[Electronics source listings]
[Start of Attachment]

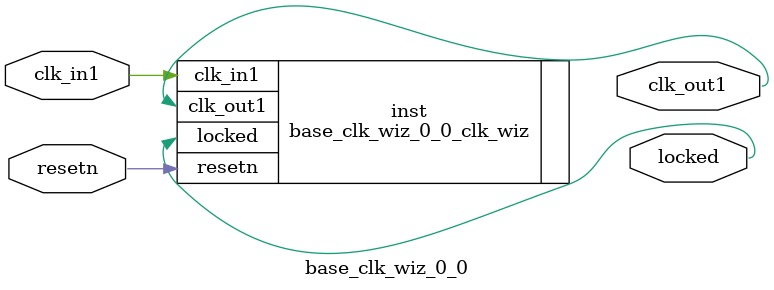
<source format=v>


`timescale 1ps/1ps

(* CORE_GENERATION_INFO = "base_clk_wiz_0_0,clk_wiz_v6_0_8_0_0,{component_name=base_clk_wiz_0_0,use_phase_alignment=true,use_min_o_jitter=false,use_max_i_jitter=false,use_dyn_phase_shift=false,use_inclk_switchover=false,use_dyn_reconfig=false,enable_axi=0,feedback_source=FDBK_AUTO,PRIMITIVE=MMCM,num_out_clk=1,clkin1_period=10.000,clkin2_period=10.000,use_power_down=false,use_reset=true,use_locked=true,use_inclk_stopped=false,feedback_type=SINGLE,CLOCK_MGR_TYPE=NA,manual_override=false}" *)

module base_clk_wiz_0_0 
 (
  // Clock out ports
  output        clk_out1,
  // Status and control signals
  input         resetn,
  output        locked,
 // Clock in ports
  input         clk_in1
 );

  base_clk_wiz_0_0_clk_wiz inst
  (
  // Clock out ports  
  .clk_out1(clk_out1),
  // Status and control signals               
  .resetn(resetn), 
  .locked(locked),
 // Clock in ports
  .clk_in1(clk_in1)
  );

endmodule

</source>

[End of Attachment]

*WHAT TO PRODUCE*. Each entry above is to be written out again unchanged, apart from the pictures, which are left out.

*RESPONSE BELOW*.
<source format=v>


`timescale 1ps/1ps

(* CORE_GENERATION_INFO = "base_clk_wiz_0_0,clk_wiz_v6_0_8_0_0,{component_name=base_clk_wiz_0_0,use_phase_alignment=true,use_min_o_jitter=false,use_max_i_jitter=false,use_dyn_phase_shift=false,use_inclk_switchover=false,use_dyn_reconfig=false,enable_axi=0,feedback_source=FDBK_AUTO,PRIMITIVE=MMCM,num_out_clk=1,clkin1_period=10.000,clkin2_period=10.000,use_power_down=false,use_reset=true,use_locked=true,use_inclk_stopped=false,feedback_type=SINGLE,CLOCK_MGR_TYPE=NA,manual_override=false}" *)

module base_clk_wiz_0_0 
 (
  // Clock out ports
  output        clk_out1,
  // Status and control signals
  input         resetn,
  output        locked,
 // Clock in ports
  input         clk_in1
 );

  base_clk_wiz_0_0_clk_wiz inst
  (
  // Clock out ports  
  .clk_out1(clk_out1),
  // Status and control signals               
  .resetn(resetn), 
  .locked(locked),
 // Clock in ports
  .clk_in1(clk_in1)
  );

endmodule

</source>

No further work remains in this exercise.